19 pages • 38 minutes read
Repairing damaged barbed wire in no-man’s-land was one of the most dangerous tasks for a WWI soldier. The wire might have been cut by a wiring party sent out by the enemy; it could have been damaged in a battle, or by the frequent barrages of artillery fire from enemy lines.
The work had to be very quietly done to avoid alerting the enemy whose trenches could be just a few yards away. This is why the wirers are “stealthy” (Line 4). The risk of attracting enemy fire was imminent.
The danger is shown in the poem when the Germans send up a flare. The men “stand rigid” (Line 5). Any movement would betray their presence; standing still “like posts” (Line 6) literally means they will—they hope—be indistinguishable from the posts to which the wire is affixed. Any sound or movement might betray their presence and position and trigger enemy fire.
Repairing the wire—and cutting enemy wire, which was also a task fell to a wiring party—was physically demanding work, as the words, “unravelling; twisting; hammering” (Line 3) imply. The men carried rolls of barbed wire and equipment such as shovels and muffled mallets, as well as steel pickets. They used the mallets to drive in the posts that supported the wire; this is what makes the “muffled thud” in Line 3.

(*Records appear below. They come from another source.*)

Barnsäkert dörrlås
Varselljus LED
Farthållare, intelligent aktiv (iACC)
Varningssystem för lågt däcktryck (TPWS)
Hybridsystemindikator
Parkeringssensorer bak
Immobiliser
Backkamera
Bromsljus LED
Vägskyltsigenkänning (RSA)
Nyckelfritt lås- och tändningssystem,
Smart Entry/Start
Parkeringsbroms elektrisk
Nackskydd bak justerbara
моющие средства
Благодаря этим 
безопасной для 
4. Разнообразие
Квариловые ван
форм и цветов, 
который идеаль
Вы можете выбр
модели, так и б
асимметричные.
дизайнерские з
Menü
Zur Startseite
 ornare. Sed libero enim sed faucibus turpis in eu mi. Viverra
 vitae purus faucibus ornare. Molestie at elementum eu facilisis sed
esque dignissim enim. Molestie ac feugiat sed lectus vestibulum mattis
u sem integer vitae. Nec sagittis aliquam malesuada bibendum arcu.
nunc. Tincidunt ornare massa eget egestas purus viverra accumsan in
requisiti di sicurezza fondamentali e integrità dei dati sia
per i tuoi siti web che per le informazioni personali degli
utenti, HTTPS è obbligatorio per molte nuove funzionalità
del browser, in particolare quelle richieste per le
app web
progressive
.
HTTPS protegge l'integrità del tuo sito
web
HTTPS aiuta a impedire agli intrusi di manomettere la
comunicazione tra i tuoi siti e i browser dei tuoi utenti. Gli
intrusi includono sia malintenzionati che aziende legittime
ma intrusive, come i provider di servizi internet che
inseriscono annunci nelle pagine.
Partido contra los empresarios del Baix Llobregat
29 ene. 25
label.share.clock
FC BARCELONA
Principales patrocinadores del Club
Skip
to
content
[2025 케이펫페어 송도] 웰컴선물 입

Also, the men did not have long to work; the repairs had to be done solely after dark, which is why they “toil with stealthy haste” (Line 4) because there is no time to waste. They stride “hither and thither” (Line 7) because there is a wide area to cover. Some of the barbed wire entanglements could be formidable in size: up to six feet high and more than 150 yards long. They could also be hazardous in themselves; the men could be tripped up by the “clutching snare / Of snags and tangles” (Lines 7-8) formed by the wire.

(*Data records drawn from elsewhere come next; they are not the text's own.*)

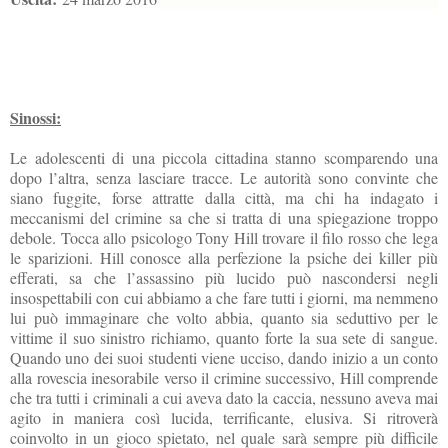
Sinossi:
Le adolescenti di una piccola cittadina stanno scomparendo una
dopo l’altra, senza lasciare tracce. Le autorità sono convinte che
siano fuggite, forse attratte dalla città, ma chi ha indagato i
meccanismi del crimine sa che si tratta di una spiegazione troppo
debole. Tocca allo psicologo Tony Hill trovare il filo rosso che lega
le sparizioni. Hill conosce alla perfezione la psiche dei killer più
efferati, sa che l’assassino più lucido può nascondersi negli
insospettabili con cui abbiamo a che fare tutti i giorni, ma nemmeno
lui può immaginare che volto abbia, quanto sia seduttivo per le
vittime il suo sinistro richiamo, quanto forte la sua sete di sangue.
Quando uno dei suoi studenti viene ucciso, dando inizio a un conto
alla rovescia inesorabile verso il crimine successivo, Hill comprende
che tra tutti i criminali a cui aveva dato la caccia, nessuno aveva mai
agito in maniera così lucida, terrificante, elusiva. Si ritroverà
coinvolto in un gioco spietato, nel quale sarà sempre più difficile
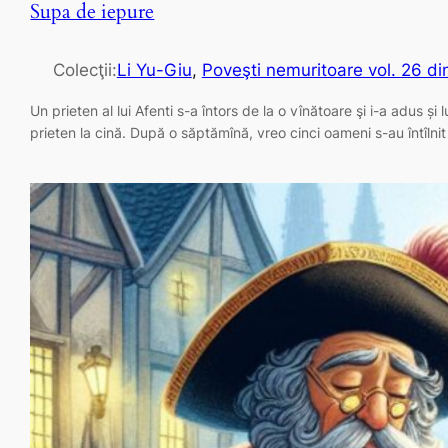
Supa de iepure
Colecţii:
Li Yu-Giu
, 
Poveşti nemuritoare vol. 26 di
Un prieten al lui Afenti s-a întors de la o vînătoare şi i-a adus și l
prieten la cină. După o săptămînă, vreo cinci oameni s-au întîlnit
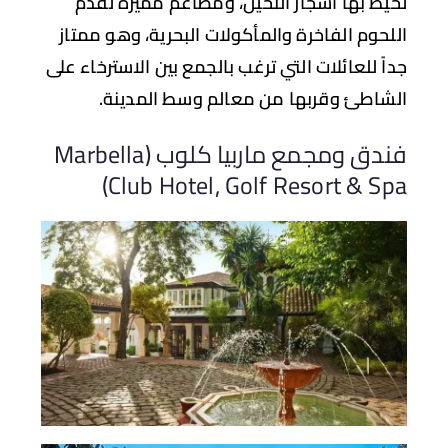
يط بها أشجار النخيل، ومطاعم مميزة تقدم
لحوم الفاخرة والمأكولات البحرية، وهو ممتاز
اً للعائلات التي ترغب بالجمع بين الاسترخاء على
شاطئ وقربها من معالم وسط المدينة.
فندق ومجمع ماربيا كلوب (Marbella
Club Hotel, Golf Resort & Sp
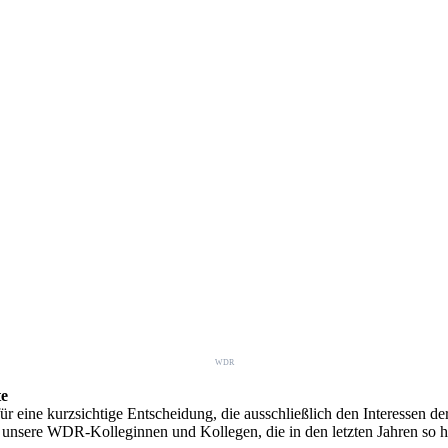
WDR
te
ür eine kurzsichtige Entscheidung, die ausschließlich den Interessen 
r unsere WDR-Kolleginnen und Kollegen, die in den letzten Jahren so ha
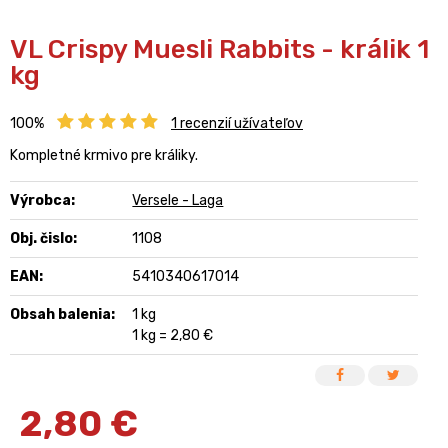
VL Crispy Muesli Rabbits - králik 1
kg
100%
1
recenzií užívateľov
Kompletné krmivo pre králiky.
Výrobca:
Versele - Laga
Obj. čislo:
1108
EAN:
5410340617014
Obsah balenia:
1 kg
1 kg = 2,80 €
2,80
€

The soldiers on the Western Front knew that that the chances of getting wounded or killed in battle were high. Many of their comrades were dead, and the evidence of death was literally all around them. Corpses rotted in the trenches and in no-man’s land. Sassoon wrote in his diary on April 4, 1916, as he contemplated the prospect of going over the trenches to engage the enemy: “If I get shot it will be rotten for some people at home, but I am bound to get it in the neck sometime” (Siegfried Sassoon Diaries: 1915–1918. Faber and Faber, 1983, p. 53).
Death is a theme of the poem, too. The poet mentions but one actual death, though it is likely that there were more—just in this single night. When the Germans sent up a flare over no-man’s land, as described in Line 5, it was not uncommon for them also to open up with machine gun fire on the assumption that the enemy might be there (although this is not explicitly stated in the poem).
The reality of death becomes absolutely apparent in Stanza 3 in the form of “Young Hughes” (Line 11). Referring to just one soldier by name, with a brief descriptor, is much more powerful than saying that, say, 100 men died. “Young Hughes” is personalized with a name and concept of his age (although, of course, most soldiers were “young”). The brief description of his suffering as he moans on the stretcher while carried across bumpy terrain, stands for the suffering of all the soldiers in the war. A quick death is the only merciful outcome he can expect. The speaker’s matter-of-fact comment, “no doubt he’ll die today” (Line 12) suggests that this is by no means the first mortally wounded man he has seen. It is clearly a common occurrence for him.
While the first two stanzas present a realistic picture of the dangerous task undertaken by the wiring party, the final stanza presents the speaker’s view of the night’s events and what they signify. Having acknowledged the wounding and imminent death of “Young Hughes” (Line 11) the speaker states in the last line, “But we can say the front-line wire’s been safely mended” (Line 13). The statement is heavy with irony: The speaker’s intended meaning is the opposite of what the words literally say. Without irony, this statement might suggest that the speaker, himself a soldier in the trenches, is pleased with how things have turned out; he thinks it was all well worth it; the wiring party accomplished its goal; and the death of Hughes was just an inevitable consequence of war that must be accepted.
Given the irony, however, the actual meaning is entirely different. The speaker’s statement in the final line brings attention to the pointlessness, cruelty, and futility of the war. It implies that the price paid in casualties is not worth it. It cannot be said that that the success of the wirers is the only thing that counts, regardless of the human cost (which of course is repeated in this and other contexts, day in day out on the Western front). Such thinking, the speaker implies through his irony, is a perversion of decent values.